Med Chem. 2012 Sep;8(5):789-98. doi: 10.2174/157340612802084379.
Despite numerous synthetic efforts and extensive SAR studies on paclitaxel analogs, little work has been devoted to derive SAR of the C-1 hydroxy group. Up to now, 1-deoxypaclitaxel has only been reported to be isolated from the Chinese yew, Taxus mairei (Taxaceae). However, the isolation from natural sources does not solve the availability problem due to the reported low yield of isolation. Also, only several analogues of this type have been reported. Thus, there is an urgent need for exploration of new synthetic methods on this structurally intriguing molecule and further SAR studies. In present work, we report the initial expedient semi-synthesis of 1-deoxypaclitaxel and its novel analogues with structural variations at C7 and C10 from 1-deoxybaccatin VI, as well as their cytotoxic activities against A 549 cell line.

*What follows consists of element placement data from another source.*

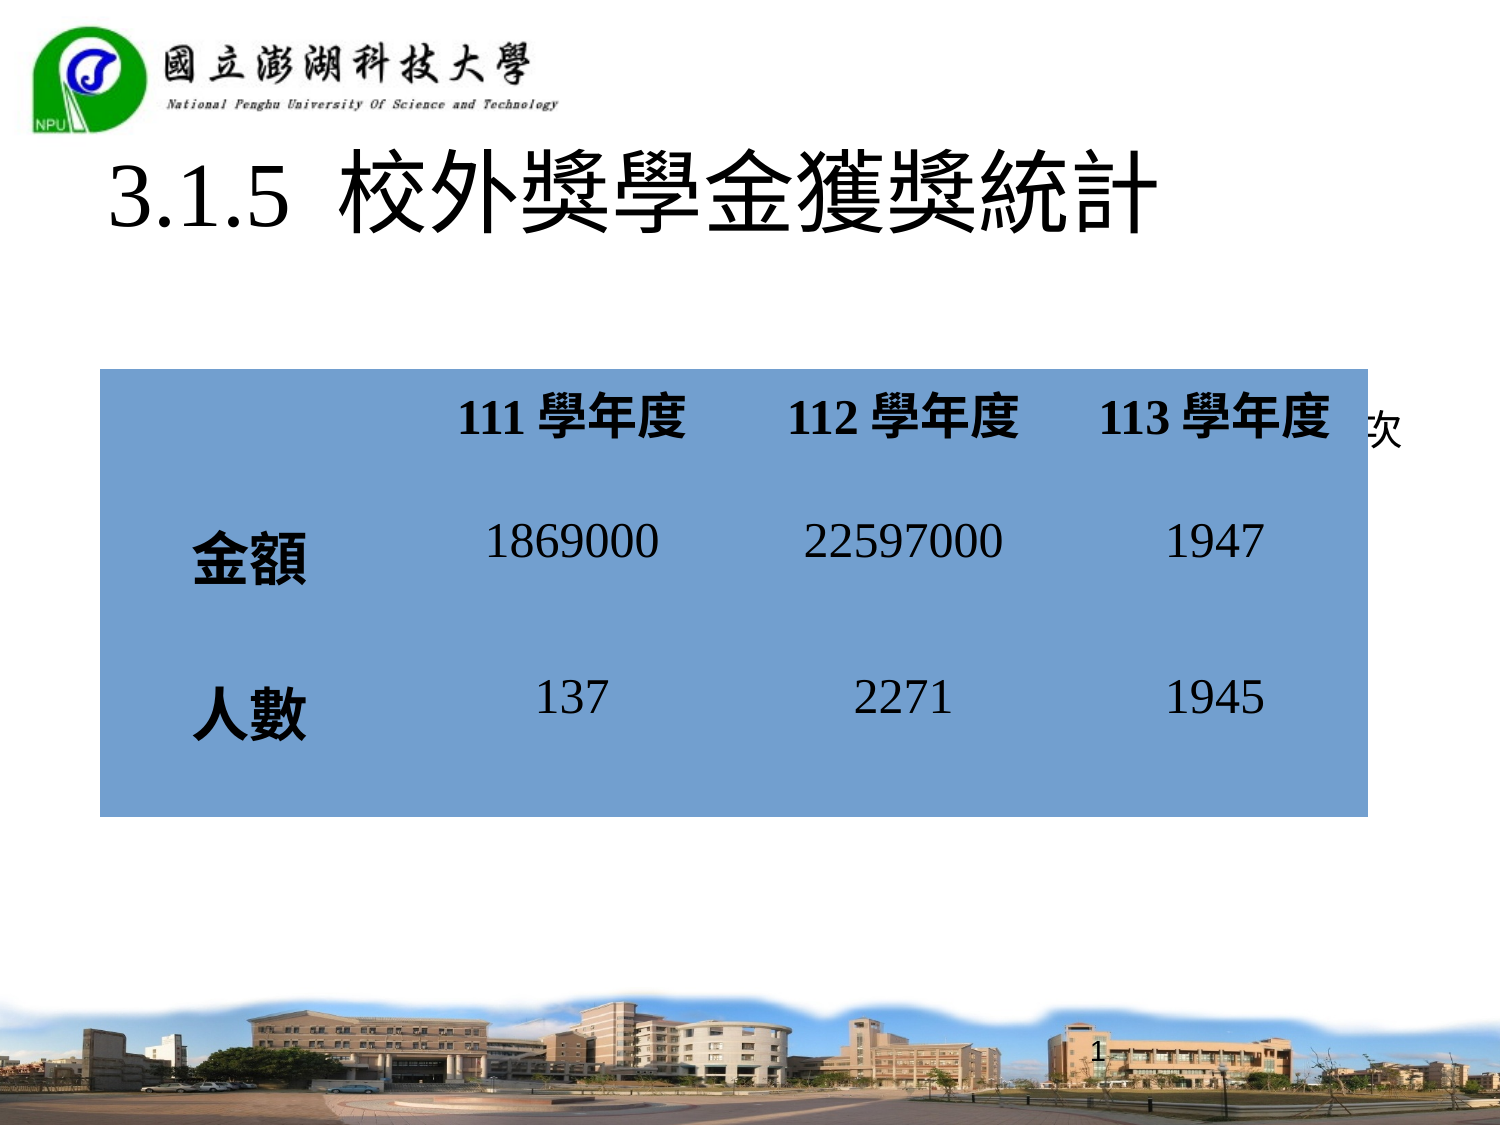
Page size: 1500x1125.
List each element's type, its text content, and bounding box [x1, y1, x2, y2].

table_cell 人數 [100, 662, 399, 817]
table_header 111學年度 [399, 369, 745, 506]
table_cell 1869000 [399, 506, 745, 662]
table_header 113學年度 [1062, 369, 1368, 506]
table_cell 22597000 [745, 506, 1062, 662]
table_cell 金額 [100, 506, 399, 662]
table_cell 2271 [745, 662, 1062, 817]
title 3.1.5 校外獎學金獲獎統計 單位：元/人次 [75, 126, 1426, 315]
table_header [100, 369, 399, 506]
table_cell 1945 [1062, 662, 1368, 817]
table_cell 1947 [1062, 506, 1368, 662]
table_header 112學年度 [745, 369, 1062, 506]
table_cell 137 [399, 662, 745, 817]
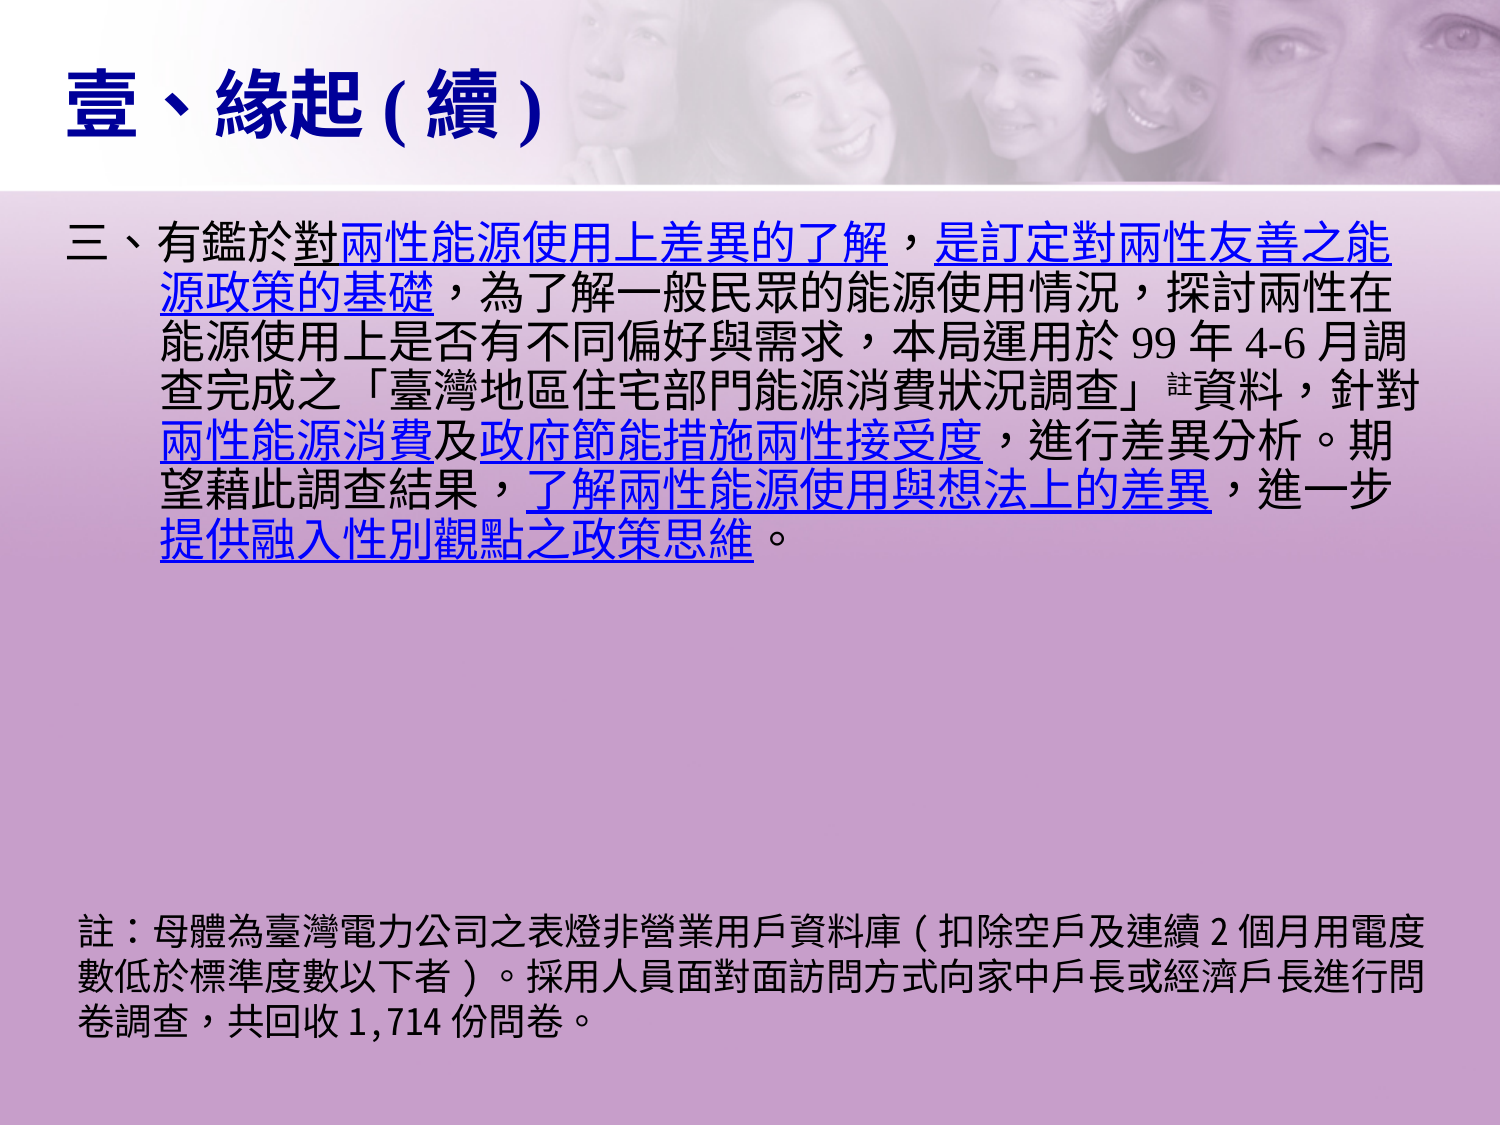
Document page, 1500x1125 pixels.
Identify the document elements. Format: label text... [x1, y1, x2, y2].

text_box 註：母體為臺灣電力公司之表燈非營業用戶資料庫(扣除空戶及連續2個月用電度數低於標準度數以下者)。採用人員面對面訪問方式向家中戶長或經濟戶長進行問卷調查，共回收1,714份問卷。 [62, 899, 1450, 1051]
text_box 壹、緣起(續) [50, 49, 1163, 150]
text_box 三、有鑑於對兩性能源使用上差異的了解，是訂定對兩性友善之能源政策的基礎，為了解一般民眾的能源使用情況，探討兩性在能源使用上是否有不同偏好與需求，本局運用於99年4-6月調查完成之「臺灣地區住宅部門能源消費狀況調查」註資料，針對兩性能源消費及政府節能措施兩性接受度，進行差異分析。期望藉此調查結果，了解兩性能源使用與想法上的差異，進一步提供融入性別觀點之政策思維。 [50, 212, 1450, 574]
picture [0, 0, 1500, 1125]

尽管人们对紫杉醇类似物进行了大量的合成努力和广泛的 SAR 研究,但对 C-1 羟基的 SAR 研究却很少。到目前为止,只有从中国红豆杉(红豆杉科)中分离出 1-去氧紫杉醇。然而,由于报道的分离产率低,从天然来源分离并不能解决可用性问题。此外,这类类似物也只有几种被报道。因此,迫切需要探索这种结构有趣的分子的新合成方法和进一步的 SAR 研究。在本工作中,我们报道了从 1-去氧巴卡丁 VI 出发,通过初步便利的半合成方法制备 1-去氧紫杉醇及其 C7 和 C10 结构变化的新型类似物,并对它们对 A549 细胞系的细胞毒性活性进行了研究。